Kalman Filter

Motivation

A linear dynamical system driven by noise cannot be observed exactly — the hidden state must be estimated from noisy measurements. The Kalman filter (Kalman 1960) is the optimal estimator for this setting: it maintains a Gaussian belief over the state and updates it recursively as each measurement arrives, minimizing mean squared error among all linear estimators (proof).

The filter underpins GPS receivers, aircraft autopilots, robot localization, and financial time-series smoothing. It also forms one half of the linear quadratic Gaussian (LQG) controller, which pairs the Kalman filter with the linear quadratic regulator.

- - - - -

What to do: Could you repeat the part of the Kalman filter text that opens with the words containing "The filter underpins" and closes with "linear quadratic regulator.", swapping "robot localization" for "vehicle navigation"?

Source material:

- - - - -

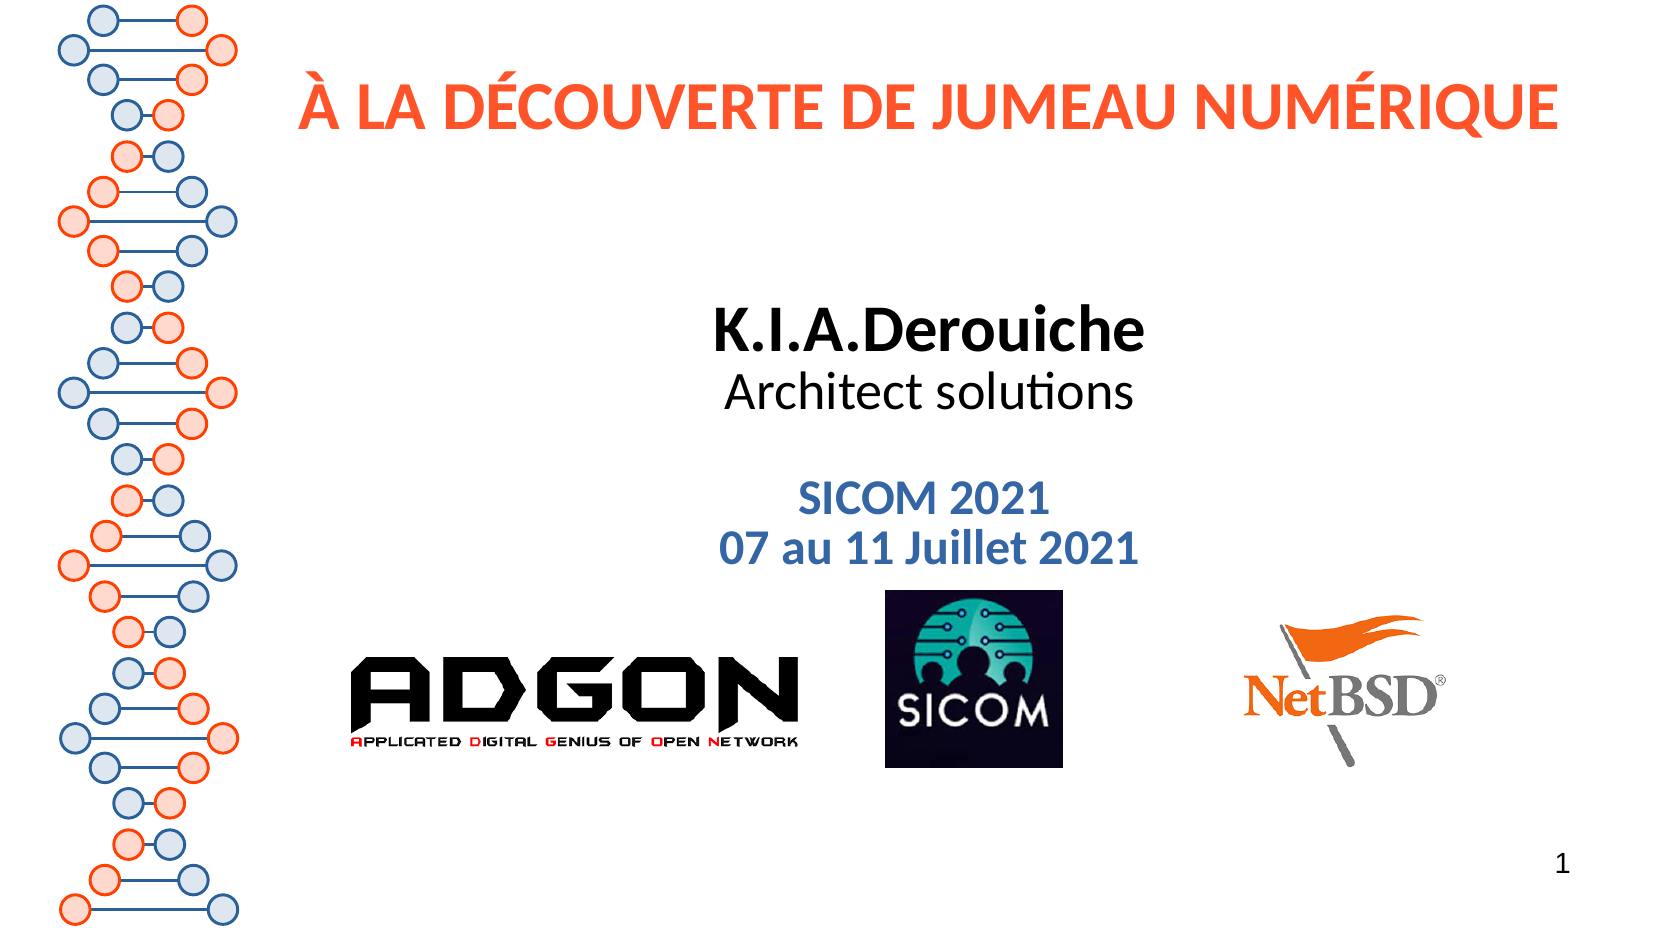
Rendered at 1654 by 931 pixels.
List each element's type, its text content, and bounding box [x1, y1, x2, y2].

- - - - -

Final answer:
The filter underpins GPS receivers, aircraft autopilots, vehicle navigation, and financial time-series smoothing. It also forms one half of the linear quadratic Gaussian (LQG) controller, which pairs the Kalman filter with the linear quadratic regulator.